The whole premise of the qualified immunity doctrine is that the Court can presume that Congress meant to preserve common law immunities of government officials—even though Congress included no language to that effect in Section 1983. To be a consistent textualist, one would have to regard qualified immunity as just as much a “relic” as Justice Scalia regards Bivens.
On one hand, in Minecci, the Justices nearly unanimously refused to find an implied right of a plaintiff to bring a lawsuit against privately-employed government officials. On the other hand, in Filarsky, the Justices unanimously found an implied immunity for a part-time government official who was sued for alleged civil rights violations. The difference between the two cases cannot be what Congress said or did—because Congress did not expressly authorize either Bivens actions or qualified immunity. The Court was willing to go beyond the text that Congress enacted in order to aid civil rights defendants, but not to aid civil rights plaintiffs.

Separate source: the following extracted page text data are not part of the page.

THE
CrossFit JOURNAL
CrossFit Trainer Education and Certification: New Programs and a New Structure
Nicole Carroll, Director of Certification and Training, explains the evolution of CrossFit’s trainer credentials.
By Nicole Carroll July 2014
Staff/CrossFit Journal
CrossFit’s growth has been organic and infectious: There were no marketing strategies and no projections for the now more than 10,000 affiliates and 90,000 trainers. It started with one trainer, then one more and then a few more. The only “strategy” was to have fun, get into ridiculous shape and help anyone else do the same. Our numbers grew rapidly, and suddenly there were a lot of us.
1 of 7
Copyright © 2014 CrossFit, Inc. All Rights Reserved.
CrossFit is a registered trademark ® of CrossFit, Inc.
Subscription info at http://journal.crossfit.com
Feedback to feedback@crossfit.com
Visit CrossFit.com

Thus, the most straightforward explanation for the results in Minecci and Filarsky is also the most troubling: The Supreme Court is not so much interested in respecting the policy prerogatives of Congress, as it is in shielding government officials from civil rights lawsuits.
We live in an era when commentators frequently characterize the Court as divided 5-4 on ideological grounds, and on some issues, that characterization is accurate. Yet on other issues, including civil rights litigation, the Court often speaks with nearly one voice. Thus far, this Term’s decisions confirm that on such matters, the entire legal landscape has shifted dramatically rightward over the last generation.